You can't reliably detect the encoding from a textfile - what you can do is make an educated guess by searching for a non-ascii char and trying to determine if it is a unicode combination that makes sens in the languages you are parsing.


See this question and the selected answer. There’s no sure-fire way of doing it. At most, you can rule things out. The UTF encodings you’re unlikely to get false positives on, but the 8-bit encodings are tough, especially if you don’t know the starting language.
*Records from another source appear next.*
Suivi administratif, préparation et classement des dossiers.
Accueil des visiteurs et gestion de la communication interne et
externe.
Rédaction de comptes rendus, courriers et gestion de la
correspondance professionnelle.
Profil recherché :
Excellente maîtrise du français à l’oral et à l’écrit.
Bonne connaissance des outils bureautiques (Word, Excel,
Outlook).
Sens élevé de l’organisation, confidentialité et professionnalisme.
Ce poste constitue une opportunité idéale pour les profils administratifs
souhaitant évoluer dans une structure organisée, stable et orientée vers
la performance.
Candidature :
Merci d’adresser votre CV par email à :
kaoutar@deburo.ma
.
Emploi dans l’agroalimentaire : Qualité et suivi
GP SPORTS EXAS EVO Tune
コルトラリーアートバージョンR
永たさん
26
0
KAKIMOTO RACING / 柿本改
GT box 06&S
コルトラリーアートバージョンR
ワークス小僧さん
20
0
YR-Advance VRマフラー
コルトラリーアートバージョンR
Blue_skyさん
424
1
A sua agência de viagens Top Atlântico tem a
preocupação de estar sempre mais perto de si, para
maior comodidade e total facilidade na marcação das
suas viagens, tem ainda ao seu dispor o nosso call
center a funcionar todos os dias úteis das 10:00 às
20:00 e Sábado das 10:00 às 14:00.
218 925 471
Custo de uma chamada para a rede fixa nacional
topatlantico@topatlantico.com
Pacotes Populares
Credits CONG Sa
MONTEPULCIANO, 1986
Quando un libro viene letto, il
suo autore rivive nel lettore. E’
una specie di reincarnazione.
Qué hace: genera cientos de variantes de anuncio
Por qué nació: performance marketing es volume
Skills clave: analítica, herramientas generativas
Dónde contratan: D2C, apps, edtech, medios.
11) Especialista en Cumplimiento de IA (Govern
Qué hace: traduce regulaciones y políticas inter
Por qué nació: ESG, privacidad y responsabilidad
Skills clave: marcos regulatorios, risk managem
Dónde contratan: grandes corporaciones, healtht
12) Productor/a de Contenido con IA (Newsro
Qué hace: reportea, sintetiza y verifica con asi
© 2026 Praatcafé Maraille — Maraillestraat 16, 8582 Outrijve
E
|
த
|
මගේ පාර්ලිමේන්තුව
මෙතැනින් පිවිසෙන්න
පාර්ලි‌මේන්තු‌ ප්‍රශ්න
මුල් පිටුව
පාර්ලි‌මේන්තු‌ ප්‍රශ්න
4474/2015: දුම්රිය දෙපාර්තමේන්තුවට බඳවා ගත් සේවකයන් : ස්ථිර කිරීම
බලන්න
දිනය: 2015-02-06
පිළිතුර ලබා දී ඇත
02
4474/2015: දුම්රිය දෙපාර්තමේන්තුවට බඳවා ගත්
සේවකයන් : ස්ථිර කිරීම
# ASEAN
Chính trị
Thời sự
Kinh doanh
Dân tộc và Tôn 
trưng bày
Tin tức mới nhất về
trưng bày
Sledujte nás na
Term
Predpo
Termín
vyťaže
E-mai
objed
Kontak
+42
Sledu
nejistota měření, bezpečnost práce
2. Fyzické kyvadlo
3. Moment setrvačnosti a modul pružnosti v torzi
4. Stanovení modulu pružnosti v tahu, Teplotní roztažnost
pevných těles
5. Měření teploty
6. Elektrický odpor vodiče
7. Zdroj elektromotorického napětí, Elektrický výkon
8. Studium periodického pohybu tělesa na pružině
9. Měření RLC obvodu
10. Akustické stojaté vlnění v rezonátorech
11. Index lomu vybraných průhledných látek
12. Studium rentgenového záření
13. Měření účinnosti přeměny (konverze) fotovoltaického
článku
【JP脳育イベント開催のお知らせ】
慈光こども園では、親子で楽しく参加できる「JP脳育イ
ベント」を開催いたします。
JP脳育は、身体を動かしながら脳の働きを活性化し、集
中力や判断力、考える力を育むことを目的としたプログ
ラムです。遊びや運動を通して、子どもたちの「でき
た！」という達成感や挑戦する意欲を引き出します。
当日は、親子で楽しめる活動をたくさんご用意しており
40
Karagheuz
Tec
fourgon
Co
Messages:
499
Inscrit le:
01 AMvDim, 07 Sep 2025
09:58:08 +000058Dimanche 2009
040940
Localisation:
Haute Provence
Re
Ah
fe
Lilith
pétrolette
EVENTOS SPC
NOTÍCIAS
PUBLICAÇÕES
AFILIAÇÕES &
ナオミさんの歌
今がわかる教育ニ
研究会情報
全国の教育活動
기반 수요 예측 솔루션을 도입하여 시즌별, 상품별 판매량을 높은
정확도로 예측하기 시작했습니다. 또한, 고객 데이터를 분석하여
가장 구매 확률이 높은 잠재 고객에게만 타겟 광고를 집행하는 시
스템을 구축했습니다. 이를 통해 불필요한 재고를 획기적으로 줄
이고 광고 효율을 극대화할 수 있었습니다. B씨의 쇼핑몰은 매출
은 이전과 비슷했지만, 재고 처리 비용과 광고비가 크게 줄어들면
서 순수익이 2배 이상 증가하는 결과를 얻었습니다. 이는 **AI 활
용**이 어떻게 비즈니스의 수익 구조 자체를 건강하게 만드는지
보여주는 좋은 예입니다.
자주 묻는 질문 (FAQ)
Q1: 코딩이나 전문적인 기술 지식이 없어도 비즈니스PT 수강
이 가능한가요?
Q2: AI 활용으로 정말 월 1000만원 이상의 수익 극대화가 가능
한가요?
No tool out there currently handles all the common 8-bit encodings from Macs, Windows, Unix, but the selected answer provides an algorithmic approach that should work adequately for a certain subset of encodings.


If you're on Linux, try file -i filename.txt.

$ file -i vol34.tex 
vol34.tex: text/x-tex; charset=us-ascii

For reference, here is my environment:

$ which file
/usr/bin/file
$ file --version
file-5.09
magic file from /etc/magic:/usr/share/misc/magic

Some file versions (e.g. file-5.04 on OS X/macOS) have slightly different command-line switches:

$ file -I vol34.tex 
vol34.tex: text/x-tex; charset=us-ascii
$ file --mime vol34.tex
vol34.tex: text/x-tex; charset=us-ascii

Also, have a look here.


Open the file with Notepad++ and will see on the right down corner the encoding table name. And in the menu encoding you can change the encoding table and save the file.